— YOUR ASSIGNMENT —
Locate each line in the records below that contains the word "What" and copy those lines out.

— PROVIDED DATA —
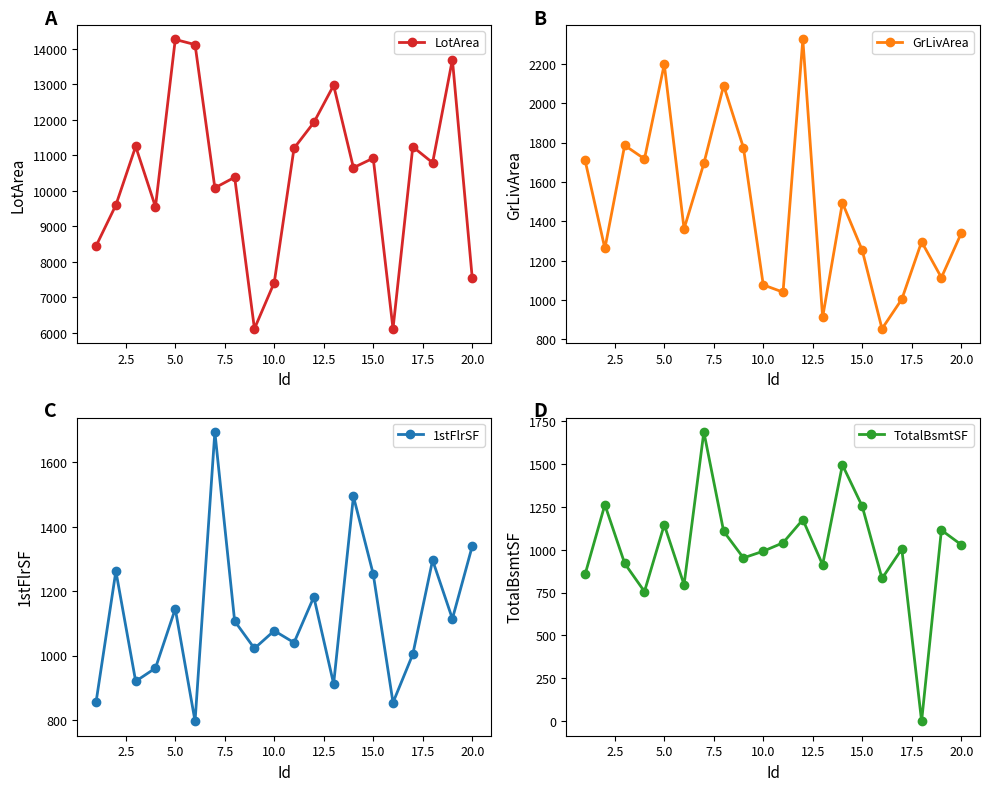

What is the maximum value for LotArea?

14260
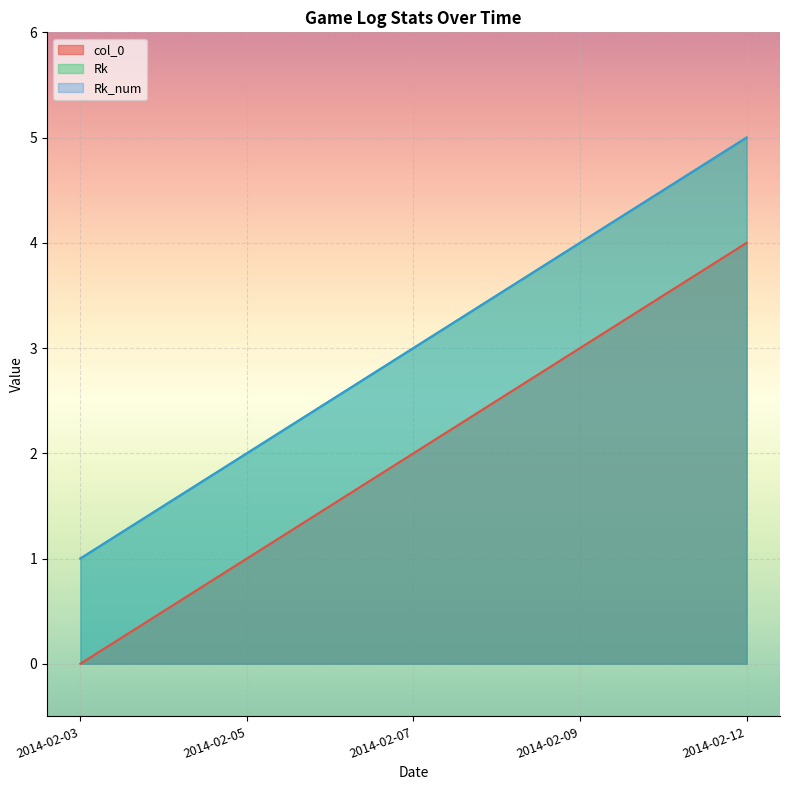

Reading left to right, list all the values displayed in this chart.

col_0: 2014-02-03=0	2014-02-05=1	2014-02-07=2	2014-02-09=3	2014-02-12=4
Rk: 2014-02-03=1	2014-02-05=2	2014-02-07=3	2014-02-09=4	2014-02-12=5
Rk_num: 2014-02-03=1	2014-02-05=2	2014-02-07=3	2014-02-09=4	2014-02-12=5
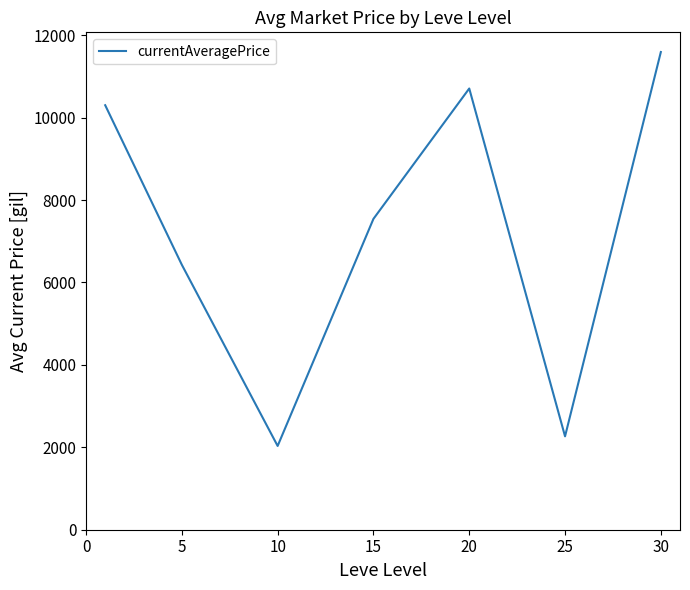

What is the difference between the second highest and second lowest values?

8440.3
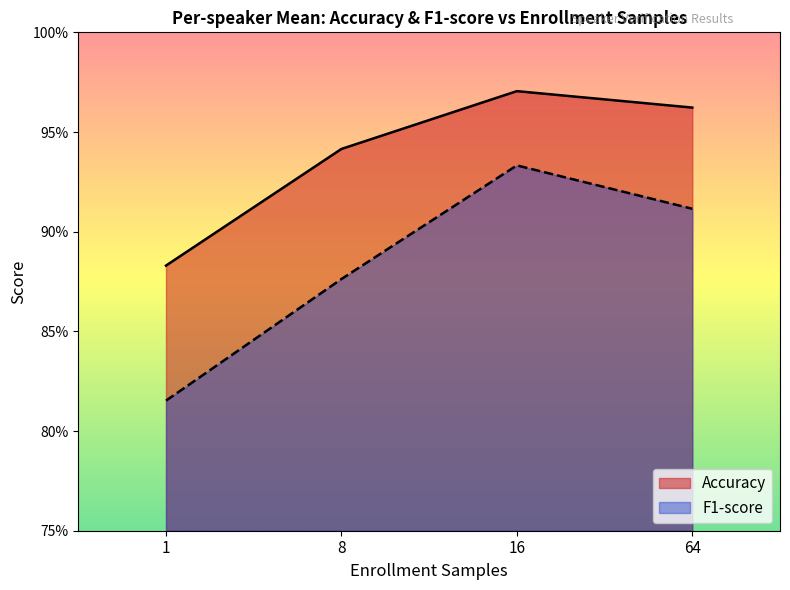

How many lines are shown in the chart?

2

— RESPONSE TO THIS TASK —
What is the maximum value for LotArea?
What is the difference between the second highest and second lowest values?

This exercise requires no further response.